The problem ->
Reproduce, exactly and in full, only the lines below from the one containing "вынуждена вернуться и придумать, как" through the one containing "전북특별자치도, 12년 만의 출생".

Page-level text extractions
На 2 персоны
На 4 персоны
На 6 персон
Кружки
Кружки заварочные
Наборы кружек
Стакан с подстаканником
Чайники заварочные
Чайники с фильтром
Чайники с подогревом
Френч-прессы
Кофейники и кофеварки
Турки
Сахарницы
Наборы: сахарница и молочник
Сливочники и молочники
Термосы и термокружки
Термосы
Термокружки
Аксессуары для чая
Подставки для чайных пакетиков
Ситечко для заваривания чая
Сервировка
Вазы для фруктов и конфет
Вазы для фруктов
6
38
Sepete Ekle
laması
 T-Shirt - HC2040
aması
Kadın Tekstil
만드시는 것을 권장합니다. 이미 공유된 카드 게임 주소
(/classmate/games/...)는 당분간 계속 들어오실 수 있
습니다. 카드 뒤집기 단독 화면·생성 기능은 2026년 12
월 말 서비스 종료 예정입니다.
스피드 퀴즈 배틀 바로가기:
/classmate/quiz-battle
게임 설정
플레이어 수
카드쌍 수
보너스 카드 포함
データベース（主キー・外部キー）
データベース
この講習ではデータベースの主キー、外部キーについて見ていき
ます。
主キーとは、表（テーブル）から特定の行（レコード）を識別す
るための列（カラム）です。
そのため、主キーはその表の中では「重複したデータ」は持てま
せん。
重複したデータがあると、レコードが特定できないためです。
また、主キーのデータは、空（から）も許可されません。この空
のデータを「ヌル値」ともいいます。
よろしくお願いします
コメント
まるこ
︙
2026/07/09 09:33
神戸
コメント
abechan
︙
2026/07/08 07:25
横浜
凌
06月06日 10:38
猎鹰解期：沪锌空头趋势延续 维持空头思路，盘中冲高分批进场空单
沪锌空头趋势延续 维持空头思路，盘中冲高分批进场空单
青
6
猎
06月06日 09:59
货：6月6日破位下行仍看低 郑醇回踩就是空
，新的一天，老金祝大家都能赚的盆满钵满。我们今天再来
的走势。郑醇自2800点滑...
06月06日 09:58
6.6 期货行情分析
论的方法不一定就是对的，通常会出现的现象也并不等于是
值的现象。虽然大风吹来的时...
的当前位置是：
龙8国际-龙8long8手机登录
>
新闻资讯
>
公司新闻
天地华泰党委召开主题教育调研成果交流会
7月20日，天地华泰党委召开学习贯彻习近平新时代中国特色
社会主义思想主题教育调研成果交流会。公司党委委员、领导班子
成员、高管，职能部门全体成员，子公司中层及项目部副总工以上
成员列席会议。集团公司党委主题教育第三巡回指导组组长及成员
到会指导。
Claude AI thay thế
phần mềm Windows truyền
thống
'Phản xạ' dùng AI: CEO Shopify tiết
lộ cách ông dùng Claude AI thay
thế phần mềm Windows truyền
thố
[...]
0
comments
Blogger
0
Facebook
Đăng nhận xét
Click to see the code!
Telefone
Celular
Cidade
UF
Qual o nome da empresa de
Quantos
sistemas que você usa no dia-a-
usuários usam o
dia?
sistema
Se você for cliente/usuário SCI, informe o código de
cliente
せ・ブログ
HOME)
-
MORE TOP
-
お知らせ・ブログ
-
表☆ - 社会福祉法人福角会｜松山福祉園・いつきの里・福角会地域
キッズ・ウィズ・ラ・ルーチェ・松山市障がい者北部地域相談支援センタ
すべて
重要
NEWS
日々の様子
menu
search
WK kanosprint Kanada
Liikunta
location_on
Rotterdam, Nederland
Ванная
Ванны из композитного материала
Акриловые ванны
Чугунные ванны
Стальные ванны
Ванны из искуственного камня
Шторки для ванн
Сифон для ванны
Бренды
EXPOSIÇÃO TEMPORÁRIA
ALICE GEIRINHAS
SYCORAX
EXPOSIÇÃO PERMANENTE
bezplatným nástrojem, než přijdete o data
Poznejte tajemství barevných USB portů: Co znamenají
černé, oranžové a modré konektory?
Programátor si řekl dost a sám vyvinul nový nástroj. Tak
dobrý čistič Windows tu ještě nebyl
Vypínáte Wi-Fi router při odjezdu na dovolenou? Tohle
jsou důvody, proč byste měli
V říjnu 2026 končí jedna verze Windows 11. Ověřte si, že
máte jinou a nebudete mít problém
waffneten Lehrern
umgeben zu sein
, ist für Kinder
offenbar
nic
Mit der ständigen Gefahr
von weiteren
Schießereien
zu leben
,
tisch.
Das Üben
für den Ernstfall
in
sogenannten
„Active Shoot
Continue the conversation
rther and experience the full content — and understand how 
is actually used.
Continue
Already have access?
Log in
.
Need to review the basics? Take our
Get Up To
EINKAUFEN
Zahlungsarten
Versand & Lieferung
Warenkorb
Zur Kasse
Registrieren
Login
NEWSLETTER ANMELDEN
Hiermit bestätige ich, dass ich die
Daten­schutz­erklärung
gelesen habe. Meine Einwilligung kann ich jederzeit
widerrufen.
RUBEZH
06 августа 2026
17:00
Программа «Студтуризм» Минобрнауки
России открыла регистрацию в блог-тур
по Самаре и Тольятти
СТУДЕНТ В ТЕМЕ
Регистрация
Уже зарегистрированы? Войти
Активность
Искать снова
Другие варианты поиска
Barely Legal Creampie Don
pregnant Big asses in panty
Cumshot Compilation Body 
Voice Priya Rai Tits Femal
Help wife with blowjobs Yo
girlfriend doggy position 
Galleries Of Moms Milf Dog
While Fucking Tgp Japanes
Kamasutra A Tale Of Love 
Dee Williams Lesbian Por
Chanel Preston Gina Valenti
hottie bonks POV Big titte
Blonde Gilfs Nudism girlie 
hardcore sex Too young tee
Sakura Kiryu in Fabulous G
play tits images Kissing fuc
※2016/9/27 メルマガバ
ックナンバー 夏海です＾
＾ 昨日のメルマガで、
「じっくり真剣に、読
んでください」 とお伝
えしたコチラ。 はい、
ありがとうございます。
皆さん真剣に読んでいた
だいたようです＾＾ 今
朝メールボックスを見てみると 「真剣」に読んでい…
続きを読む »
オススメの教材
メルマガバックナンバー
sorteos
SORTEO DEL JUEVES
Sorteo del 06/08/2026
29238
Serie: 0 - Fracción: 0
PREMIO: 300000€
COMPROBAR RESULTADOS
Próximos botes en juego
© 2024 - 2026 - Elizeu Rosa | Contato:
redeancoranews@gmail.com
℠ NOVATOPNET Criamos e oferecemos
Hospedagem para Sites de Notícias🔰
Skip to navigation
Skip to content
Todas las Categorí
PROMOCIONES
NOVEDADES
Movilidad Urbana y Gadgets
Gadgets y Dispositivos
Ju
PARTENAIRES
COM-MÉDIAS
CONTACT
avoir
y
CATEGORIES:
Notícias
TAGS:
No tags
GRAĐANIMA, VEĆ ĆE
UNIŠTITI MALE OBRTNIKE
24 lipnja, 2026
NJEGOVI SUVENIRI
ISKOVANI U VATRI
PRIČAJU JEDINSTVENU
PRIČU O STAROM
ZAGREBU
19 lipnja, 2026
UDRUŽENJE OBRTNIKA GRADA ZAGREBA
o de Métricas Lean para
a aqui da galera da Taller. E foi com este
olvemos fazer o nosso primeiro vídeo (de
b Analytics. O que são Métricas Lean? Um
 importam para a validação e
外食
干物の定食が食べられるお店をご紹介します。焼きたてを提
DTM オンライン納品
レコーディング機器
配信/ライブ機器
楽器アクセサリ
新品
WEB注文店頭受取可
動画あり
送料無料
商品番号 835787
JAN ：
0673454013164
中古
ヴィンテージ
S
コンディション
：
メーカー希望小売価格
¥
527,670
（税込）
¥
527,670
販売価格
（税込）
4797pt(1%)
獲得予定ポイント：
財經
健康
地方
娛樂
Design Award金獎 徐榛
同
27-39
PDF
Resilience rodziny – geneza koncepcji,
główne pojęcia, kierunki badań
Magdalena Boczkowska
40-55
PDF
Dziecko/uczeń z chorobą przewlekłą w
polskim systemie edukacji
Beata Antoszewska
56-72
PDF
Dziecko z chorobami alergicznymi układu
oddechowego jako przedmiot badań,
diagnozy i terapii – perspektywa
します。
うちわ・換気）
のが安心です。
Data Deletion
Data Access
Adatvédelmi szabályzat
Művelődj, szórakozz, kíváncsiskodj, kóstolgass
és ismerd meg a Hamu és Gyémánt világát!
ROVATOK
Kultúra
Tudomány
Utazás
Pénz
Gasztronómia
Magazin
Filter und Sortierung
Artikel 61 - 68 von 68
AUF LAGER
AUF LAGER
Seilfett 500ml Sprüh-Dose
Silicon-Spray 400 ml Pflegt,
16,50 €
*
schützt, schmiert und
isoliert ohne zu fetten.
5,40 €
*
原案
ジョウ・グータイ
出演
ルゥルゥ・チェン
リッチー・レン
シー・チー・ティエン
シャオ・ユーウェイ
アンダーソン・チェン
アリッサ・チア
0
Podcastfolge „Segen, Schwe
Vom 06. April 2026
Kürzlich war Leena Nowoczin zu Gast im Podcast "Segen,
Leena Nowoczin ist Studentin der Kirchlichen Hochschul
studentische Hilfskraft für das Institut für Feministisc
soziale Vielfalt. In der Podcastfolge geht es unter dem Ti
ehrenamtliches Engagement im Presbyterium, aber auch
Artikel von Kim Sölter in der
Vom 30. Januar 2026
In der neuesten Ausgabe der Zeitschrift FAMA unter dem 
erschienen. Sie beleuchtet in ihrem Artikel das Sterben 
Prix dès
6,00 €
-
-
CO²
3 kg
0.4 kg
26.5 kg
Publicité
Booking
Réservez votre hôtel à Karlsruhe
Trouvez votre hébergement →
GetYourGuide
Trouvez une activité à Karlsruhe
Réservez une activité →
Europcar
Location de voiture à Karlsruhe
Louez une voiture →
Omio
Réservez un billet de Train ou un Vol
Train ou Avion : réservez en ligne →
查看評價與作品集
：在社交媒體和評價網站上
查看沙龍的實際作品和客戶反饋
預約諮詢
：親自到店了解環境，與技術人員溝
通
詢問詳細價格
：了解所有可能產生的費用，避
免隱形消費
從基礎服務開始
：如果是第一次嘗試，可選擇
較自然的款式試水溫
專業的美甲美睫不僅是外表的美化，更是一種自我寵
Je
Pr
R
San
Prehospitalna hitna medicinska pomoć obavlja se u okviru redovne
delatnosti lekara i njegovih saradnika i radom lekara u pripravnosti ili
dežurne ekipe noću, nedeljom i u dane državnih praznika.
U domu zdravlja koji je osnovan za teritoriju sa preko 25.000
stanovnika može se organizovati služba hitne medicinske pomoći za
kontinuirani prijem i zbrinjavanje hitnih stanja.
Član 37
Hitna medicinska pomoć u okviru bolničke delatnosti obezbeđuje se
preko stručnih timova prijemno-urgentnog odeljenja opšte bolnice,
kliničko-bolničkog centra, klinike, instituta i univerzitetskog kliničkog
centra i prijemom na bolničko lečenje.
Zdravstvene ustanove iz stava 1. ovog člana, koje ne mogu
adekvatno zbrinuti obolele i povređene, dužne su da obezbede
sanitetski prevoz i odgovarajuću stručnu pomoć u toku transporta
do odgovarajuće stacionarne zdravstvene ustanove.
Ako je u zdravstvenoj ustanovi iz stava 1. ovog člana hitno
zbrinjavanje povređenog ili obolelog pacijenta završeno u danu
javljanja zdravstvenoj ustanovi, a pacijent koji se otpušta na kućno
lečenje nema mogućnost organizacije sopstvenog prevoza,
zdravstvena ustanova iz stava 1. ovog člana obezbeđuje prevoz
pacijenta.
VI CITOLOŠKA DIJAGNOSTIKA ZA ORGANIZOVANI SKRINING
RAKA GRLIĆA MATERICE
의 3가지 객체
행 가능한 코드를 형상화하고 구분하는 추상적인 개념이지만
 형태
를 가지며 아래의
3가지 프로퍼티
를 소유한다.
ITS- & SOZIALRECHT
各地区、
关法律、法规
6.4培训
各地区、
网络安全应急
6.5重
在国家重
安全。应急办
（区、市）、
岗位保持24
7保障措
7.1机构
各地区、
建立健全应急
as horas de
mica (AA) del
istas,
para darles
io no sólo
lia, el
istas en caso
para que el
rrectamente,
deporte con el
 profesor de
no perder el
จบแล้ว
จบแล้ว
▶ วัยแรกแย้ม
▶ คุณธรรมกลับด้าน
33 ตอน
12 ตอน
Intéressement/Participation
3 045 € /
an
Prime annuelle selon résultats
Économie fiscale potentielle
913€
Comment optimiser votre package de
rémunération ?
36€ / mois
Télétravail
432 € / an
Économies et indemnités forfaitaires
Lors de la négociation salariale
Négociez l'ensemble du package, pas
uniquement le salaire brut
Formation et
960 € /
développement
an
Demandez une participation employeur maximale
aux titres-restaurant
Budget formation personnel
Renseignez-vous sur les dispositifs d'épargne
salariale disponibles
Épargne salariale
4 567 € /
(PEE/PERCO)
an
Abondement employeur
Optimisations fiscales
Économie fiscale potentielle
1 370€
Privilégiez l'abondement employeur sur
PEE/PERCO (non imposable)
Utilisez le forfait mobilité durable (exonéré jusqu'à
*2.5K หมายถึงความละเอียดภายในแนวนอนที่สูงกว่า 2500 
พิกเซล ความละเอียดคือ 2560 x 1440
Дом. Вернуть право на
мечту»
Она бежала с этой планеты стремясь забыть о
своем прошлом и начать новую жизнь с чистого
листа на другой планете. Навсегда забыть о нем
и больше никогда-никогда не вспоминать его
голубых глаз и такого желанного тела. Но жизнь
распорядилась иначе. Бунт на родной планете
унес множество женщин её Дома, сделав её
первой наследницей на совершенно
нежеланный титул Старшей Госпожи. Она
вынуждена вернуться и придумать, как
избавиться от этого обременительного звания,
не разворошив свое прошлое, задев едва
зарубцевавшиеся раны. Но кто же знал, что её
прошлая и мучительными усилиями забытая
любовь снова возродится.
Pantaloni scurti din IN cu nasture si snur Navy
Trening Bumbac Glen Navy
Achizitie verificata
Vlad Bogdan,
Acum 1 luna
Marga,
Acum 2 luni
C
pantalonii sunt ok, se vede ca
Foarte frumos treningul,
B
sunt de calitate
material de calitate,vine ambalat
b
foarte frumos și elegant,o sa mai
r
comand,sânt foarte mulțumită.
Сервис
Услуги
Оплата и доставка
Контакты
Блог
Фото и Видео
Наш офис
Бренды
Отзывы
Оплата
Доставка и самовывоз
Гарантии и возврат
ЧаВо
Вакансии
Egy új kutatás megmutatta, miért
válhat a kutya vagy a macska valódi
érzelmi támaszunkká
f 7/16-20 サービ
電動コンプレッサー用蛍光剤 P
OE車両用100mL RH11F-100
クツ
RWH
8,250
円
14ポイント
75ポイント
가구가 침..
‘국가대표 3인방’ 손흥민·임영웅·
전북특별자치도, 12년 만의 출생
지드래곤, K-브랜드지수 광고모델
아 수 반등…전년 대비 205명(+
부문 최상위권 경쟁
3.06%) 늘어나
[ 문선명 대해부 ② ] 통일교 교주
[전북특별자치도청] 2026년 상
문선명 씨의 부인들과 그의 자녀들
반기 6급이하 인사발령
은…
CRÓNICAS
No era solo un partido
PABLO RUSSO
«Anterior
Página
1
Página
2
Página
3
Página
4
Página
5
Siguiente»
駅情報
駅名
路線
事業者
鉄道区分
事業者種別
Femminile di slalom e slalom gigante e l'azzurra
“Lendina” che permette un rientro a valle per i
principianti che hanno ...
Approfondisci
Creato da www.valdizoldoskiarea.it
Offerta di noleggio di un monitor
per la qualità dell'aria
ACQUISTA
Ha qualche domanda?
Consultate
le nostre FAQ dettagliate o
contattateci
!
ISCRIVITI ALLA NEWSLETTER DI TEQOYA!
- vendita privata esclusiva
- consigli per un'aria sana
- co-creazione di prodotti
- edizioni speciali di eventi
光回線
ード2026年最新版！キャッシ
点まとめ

Expected answer ->
вынуждена вернуться и придумать, как
избавиться от этого обременительного звания,
не разворошив свое прошлое, задев едва
зарубцевавшиеся раны. Но кто же знал, что её
прошлая и мучительными усилиями забытая
любовь снова возродится.
Pantaloni scurti din IN cu nasture si snur Navy
Trening Bumbac Glen Navy
Achizitie verificata
Vlad Bogdan,
Acum 1 luna
Marga,
Acum 2 luni
C
pantalonii sunt ok, se vede ca
Foarte frumos treningul,
B
sunt de calitate
material de calitate,vine ambalat
b
foarte frumos și elegant,o sa mai
r
comand,sânt foarte mulțumită.
Сервис
Услуги
Оплата и доставка
Контакты
Блог
Фото и Видео
Наш офис
Бренды
Отзывы
Оплата
Доставка и самовывоз
Гарантии и возврат
ЧаВо
Вакансии
Egy új kutatás megmutatta, miért
válhat a kutya vagy a macska valódi
érzelmi támaszunkká
f 7/16-20 サービ
電動コンプレッサー用蛍光剤 P
OE車両用100mL RH11F-100
クツ
RWH
8,250
円
14ポイント
75ポイント
가구가 침..
‘국가대표 3인방’ 손흥민·임영웅·
전북특별자치도, 12년 만의 출생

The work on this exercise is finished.